(RECORDS FOR THE TASK):
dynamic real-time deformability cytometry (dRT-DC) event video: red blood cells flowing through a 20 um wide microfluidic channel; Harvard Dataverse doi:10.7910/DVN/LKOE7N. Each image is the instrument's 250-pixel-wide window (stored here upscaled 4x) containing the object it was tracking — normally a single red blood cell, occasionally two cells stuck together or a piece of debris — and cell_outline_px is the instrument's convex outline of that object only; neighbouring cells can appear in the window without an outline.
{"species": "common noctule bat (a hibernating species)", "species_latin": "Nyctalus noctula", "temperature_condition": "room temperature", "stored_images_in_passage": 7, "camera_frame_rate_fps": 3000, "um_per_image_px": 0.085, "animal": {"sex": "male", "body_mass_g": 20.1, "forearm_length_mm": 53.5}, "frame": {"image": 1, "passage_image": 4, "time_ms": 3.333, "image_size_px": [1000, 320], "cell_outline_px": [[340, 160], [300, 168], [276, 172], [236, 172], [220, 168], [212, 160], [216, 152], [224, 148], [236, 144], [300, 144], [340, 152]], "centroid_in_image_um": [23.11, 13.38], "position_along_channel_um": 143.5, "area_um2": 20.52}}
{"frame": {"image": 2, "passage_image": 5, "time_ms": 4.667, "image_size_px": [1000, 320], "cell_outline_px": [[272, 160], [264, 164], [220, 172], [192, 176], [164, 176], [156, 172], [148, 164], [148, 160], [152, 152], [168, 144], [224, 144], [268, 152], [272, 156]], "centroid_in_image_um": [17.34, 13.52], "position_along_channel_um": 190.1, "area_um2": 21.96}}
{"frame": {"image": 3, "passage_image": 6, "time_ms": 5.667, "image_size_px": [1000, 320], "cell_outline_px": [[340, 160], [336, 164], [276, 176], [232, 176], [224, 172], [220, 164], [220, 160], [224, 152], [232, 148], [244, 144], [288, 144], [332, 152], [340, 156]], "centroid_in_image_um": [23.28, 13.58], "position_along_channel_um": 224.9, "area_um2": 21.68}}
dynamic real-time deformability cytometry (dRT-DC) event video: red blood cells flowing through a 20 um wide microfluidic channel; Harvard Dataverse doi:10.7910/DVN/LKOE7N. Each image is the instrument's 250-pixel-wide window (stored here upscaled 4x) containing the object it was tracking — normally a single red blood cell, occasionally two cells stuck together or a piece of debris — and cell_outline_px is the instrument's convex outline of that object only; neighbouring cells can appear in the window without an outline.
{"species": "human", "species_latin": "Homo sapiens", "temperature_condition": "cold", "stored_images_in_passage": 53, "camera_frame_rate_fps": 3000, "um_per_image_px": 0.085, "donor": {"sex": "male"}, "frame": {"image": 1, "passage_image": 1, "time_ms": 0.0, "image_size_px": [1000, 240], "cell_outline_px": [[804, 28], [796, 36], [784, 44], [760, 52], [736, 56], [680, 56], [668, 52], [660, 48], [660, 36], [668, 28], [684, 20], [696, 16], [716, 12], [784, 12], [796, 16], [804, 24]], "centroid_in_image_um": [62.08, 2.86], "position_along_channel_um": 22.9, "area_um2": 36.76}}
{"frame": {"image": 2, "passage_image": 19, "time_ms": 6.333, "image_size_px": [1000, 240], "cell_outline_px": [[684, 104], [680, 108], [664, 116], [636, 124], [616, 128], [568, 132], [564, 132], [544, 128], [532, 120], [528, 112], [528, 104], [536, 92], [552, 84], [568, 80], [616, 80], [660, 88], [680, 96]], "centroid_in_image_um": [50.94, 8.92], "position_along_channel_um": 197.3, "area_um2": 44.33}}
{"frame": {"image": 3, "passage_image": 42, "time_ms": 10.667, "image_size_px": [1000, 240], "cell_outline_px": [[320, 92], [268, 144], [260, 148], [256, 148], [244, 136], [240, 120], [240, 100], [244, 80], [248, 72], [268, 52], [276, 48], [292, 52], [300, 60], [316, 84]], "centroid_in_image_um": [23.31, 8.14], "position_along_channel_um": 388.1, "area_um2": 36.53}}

(PROBLEM STATEMENT):
Would you write down every record again, exactly?

(ANSWER TO THE EXERCISE):
dynamic real-time deformability cytometry (dRT-DC) event video: red blood cells flowing through a 20 um wide microfluidic channel; Harvard Dataverse doi:10.7910/DVN/LKOE7N. Each image is the instrument's 250-pixel-wide window (stored here upscaled 4x) containing the object it was tracking — normally a single red blood cell, occasionally two cells stuck together or a piece of debris — and cell_outline_px is the instrument's convex outline of that object only; neighbouring cells can appear in the window without an outline.
{"species": "common noctule bat (a hibernating species)", "species_latin": "Nyctalus noctula", "temperature_condition": "room temperature", "stored_images_in_passage": 7, "camera_frame_rate_fps": 3000, "um_per_image_px": 0.085, "animal": {"sex": "male", "body_mass_g": 20.1, "forearm_length_mm": 53.5}, "frame": {"image": 1, "passage_image": 4, "time_ms": 3.333, "image_size_px": [1000, 320], "cell_outline_px": [[340, 160], [300, 168], [276, 172], [236, 172], [220, 168], [212, 160], [216, 152], [224, 148], [236, 144], [300, 144], [340, 152]], "centroid_in_image_um": [23.11, 13.38], "position_along_channel_um": 143.5, "area_um2": 20.52}}
{"frame": {"image": 2, "passage_image": 5, "time_ms": 4.667, "image_size_px": [1000, 320], "cell_outline_px": [[272, 160], [264, 164], [220, 172], [192, 176], [164, 176], [156, 172], [148, 164], [148, 160], [152, 152], [168, 144], [224, 144], [268, 152], [272, 156]], "centroid_in_image_um": [17.34, 13.52], "position_along_channel_um": 190.1, "area_um2": 21.96}}
{"frame": {"image": 3, "passage_image": 6, "time_ms": 5.667, "image_size_px": [1000, 320], "cell_outline_px": [[340, 160], [336, 164], [276, 176], [232, 176], [224, 172], [220, 164], [220, 160], [224, 152], [232, 148], [244, 144], [288, 144], [332, 152], [340, 156]], "centroid_in_image_um": [23.28, 13.58], "position_along_channel_um": 224.9, "area_um2": 21.68}}
dynamic real-time deformability cytometry (dRT-DC) event video: red blood cells flowing through a 20 um wide microfluidic channel; Harvard Dataverse doi:10.7910/DVN/LKOE7N. Each image is the instrument's 250-pixel-wide window (stored here upscaled 4x) containing the object it was tracking — normally a single red blood cell, occasionally two cells stuck together or a piece of debris — and cell_outline_px is the instrument's convex outline of that object only; neighbouring cells can appear in the window without an outline.
{"species": "human", "species_latin": "Homo sapiens", "temperature_condition": "cold", "stored_images_in_passage": 53, "camera_frame_rate_fps": 3000, "um_per_image_px": 0.085, "donor": {"sex": "male"}, "frame": {"image": 1, "passage_image": 1, "time_ms": 0.0, "image_size_px": [1000, 240], "cell_outline_px": [[804, 28], [796, 36], [784, 44], [760, 52], [736, 56], [680, 56], [668, 52], [660, 48], [660, 36], [668, 28], [684, 20], [696, 16], [716, 12], [784, 12], [796, 16], [804, 24]], "centroid_in_image_um": [62.08, 2.86], "position_along_channel_um": 22.9, "area_um2": 36.76}}
{"frame": {"image": 2, "passage_image": 19, "time_ms": 6.333, "image_size_px": [1000, 240], "cell_outline_px": [[684, 104], [680, 108], [664, 116], [636, 124], [616, 128], [568, 132], [564, 132], [544, 128], [532, 120], [528, 112], [528, 104], [536, 92], [552, 84], [568, 80], [616, 80], [660, 88], [680, 96]], "centroid_in_image_um": [50.94, 8.92], "position_along_channel_um": 197.3, "area_um2": 44.33}}
{"frame": {"image": 3, "passage_image": 42, "time_ms": 10.667, "image_size_px": [1000, 240], "cell_outline_px": [[320, 92], [268, 144], [260, 148], [256, 148], [244, 136], [240, 120], [240, 100], [244, 80], [248, 72], [268, 52], [276, 48], [292, 52], [300, 60], [316, 84]], "centroid_in_image_um": [23.31, 8.14], "position_along_channel_um": 388.1, "area_um2": 36.53}}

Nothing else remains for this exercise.